A bondosa e calma rainha teve seu décimo primeiro chilique do dia: – Policia! Policia! Ao que o gentil guia a explicou: – Com crianças e adolescentes não adianta chamar a policia, pois nada podem fazer, graças a um tal de estatuto, de quem todos por o desconhecerem na íntegra tem medo.

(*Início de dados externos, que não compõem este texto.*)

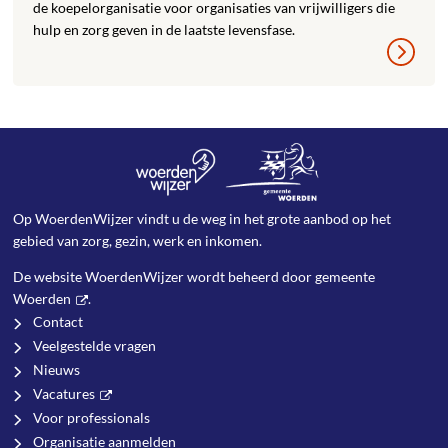
de koepelorganisatie voor organisaties van vrijwilligers die
hulp en zorg geven in de laatste levensfase.
Op WoerdenWijzer vindt u de weg in het grote aanbod op het
gebied van zorg, gezin, werk en inkomen.
De website WoerdenWijzer wordt beheerd door
gemeente
Woerden
.
Contact
Veelgestelde vragen
Nieuws
Vacatures
Voor professionals
Organisatie aanmelden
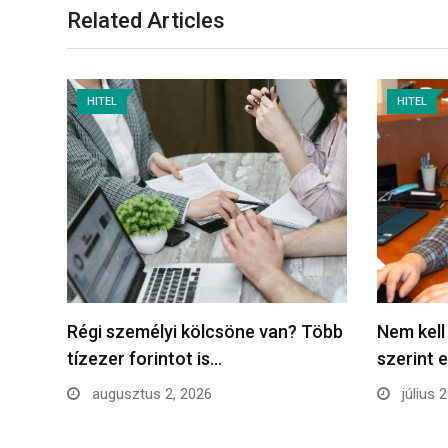
Related Articles
HITEL
HITEL
Régi személyi kölcsöne van? Több
Nem kell
tízezer forintot is…
szerint 
augusztus 2, 2026
július 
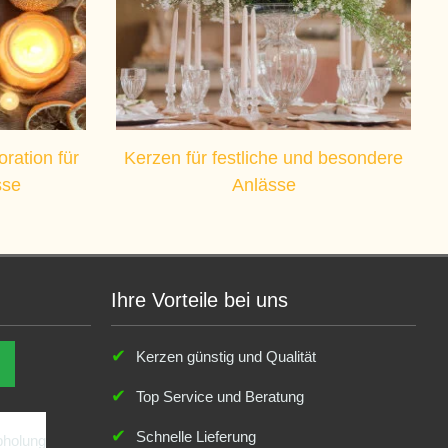
ration für
Kerzen für festliche und besondere
sse
Anlässe
Ihre Vorteile bei uns
Kerzen günstig und Qualität
Top Service und Beratung
Schnelle Lieferung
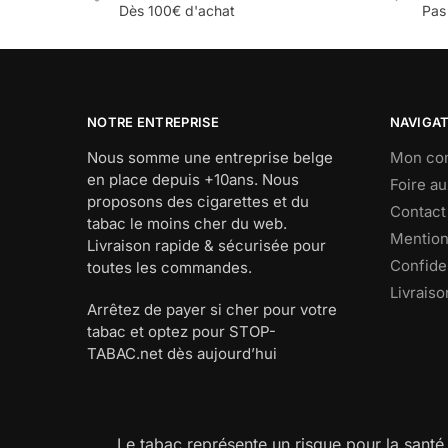
Dès 100€ d'achat
Pas
NOTRE ENTREPRISE
NAVIGA
Nous somme une entreprise belge
Mon co
en place depuis +10ans. Nous
Foire a
proposons des cigarettes et du
Contact
tabac le moins cher du web.
Mention
Livraison rapide & sécurisée pour
Confiden
toutes les commandes.
Livraiso
Arrêtez de payer si cher pour votre
tabac et optez pour STOP-
TABAC.net dès aujourd’hui
Le tabac représente un risque pour la santé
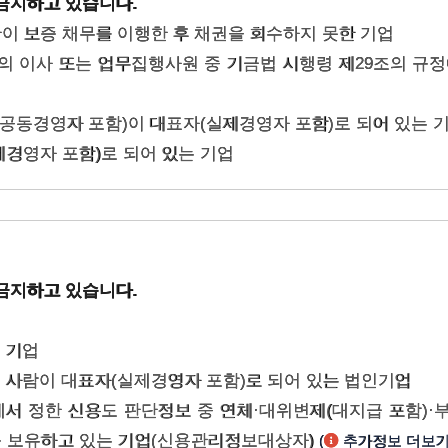
금지하고 있습니다.
이 보증 채무를 이행한 후 채권을 회수하지 못한 기업
기업의 이사 또는 업무집행사원 중 기금법 시행령 제29조의 규
인(공동경영자 포함)이 대표자(실제경영자 포함)로 되어 있는 
제경영자 포함)로 되어 있는 기업
금지하고 있습니다.
 기업
인 사람이 대표자(실제경영자 포함)로 되어 있는 법인기업
에서 정한 신용도 판단정보 중 연체·대위변제(대지급 포함)·
 보유하고 있는 기업(신용관리정보대상자)
(
추가정보 더보기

O piedoso casal real e os príncipes, sem a cesta de lanches resolveram voltar à praça principal. Qual não foi a sua imensa surpresa ao constatarem que a velha carruagem havia sido depenada e os cavalos tinham virados churrasquinhos de gato. Voltaram a pé ao palácio, maldizendo o povinho sem educação e sem princípios. Foi o dia de pobreza do rei.
MORAL DA HISTÓRIA: – Cuidado! Por mais importante que você se julgue, um dia a realidade mostra a cara.